Проснулся Аристарх на рассвете и песню радости запел. Ходит день-деньской по лесу, сушняком хрустит. Пичужек весенних слушает да ангелов-архейцев дожидается.
Как-то ночью услышал вокруг себя шорох будто бы рулоны шёлка раскатывали. Гроб закачался, сорвался с места. Глянул Аристарх за боковину ни зги не видно. Лишь яркие золотые искры меж деревьев мелькают что, если не дудки ангелов-архейцев?
Утром поглядел и удивился: как всё-таки мир небесный на земной похож!
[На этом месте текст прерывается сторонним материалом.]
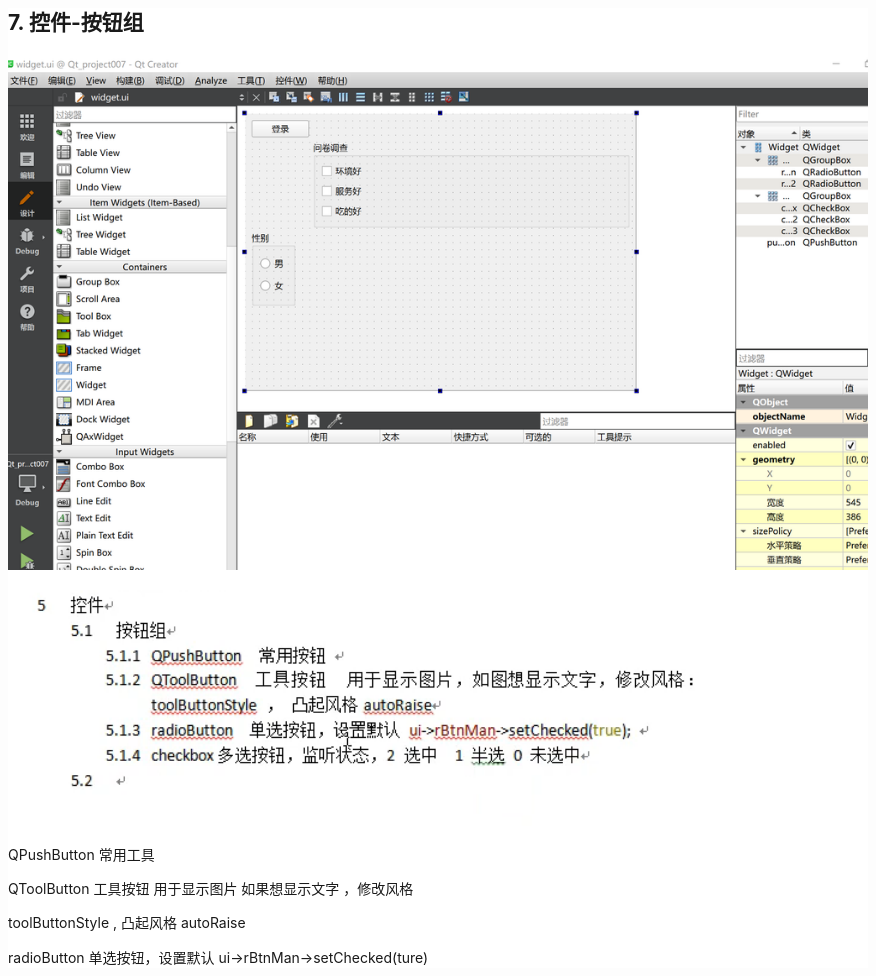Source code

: ## 7. 控件-按钮组 

![1665998846375](传智教育QT.assets/1665998846375.png)



![1665999247235](传智教育QT.assets/1665999247235.png)

QPushButton  常用工具

QToolButton   工具按钮  用于显示图片 如果想显示文字 ，修改风格

toolButtonStyle   ,  凸起风格  autoRaise   

radioButton  单选按钮，设置默认  ui->rBtnMan->setChecked(ture)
То же солнце, та же Волга-река,
только на пол-мира разлившаяся. И плывёт он в своём гробу, как в лодке, прямо по её середине!
Пароход колёсный вдали показался прошёл, не заметил. Чайки небесные пилигримы над Аристархом проносятся, воду тенью своею крестят. Рыба-чехонь всякую падшую муху заметит и саблями длинными в воде заблестит...
И никакой тебе демагогии! Ши'калка кислолицая, что в нём прежде жила, почить изволила. Душа простоте небесной уподобилась голубая, во всём голубое замечает!
На другой день прибило погребальную лодку к берегу. На пригорке село Винновка. «Сюда, так сюда, вот и славно!» подумал Аристарх и улыбнулся.
Оказалось в том селе свободным место тучепрогонителя. Выучился Аристарх новому ремеслу и стал заведовать солнцем и дождём в местном масштабе.
Некоторые люди пытались впоследствии образумить Аристарха: ты, дескать, не в раю, а на земле грешной живёшь! Куда там, Аристарх и слушать таких людей не захотел!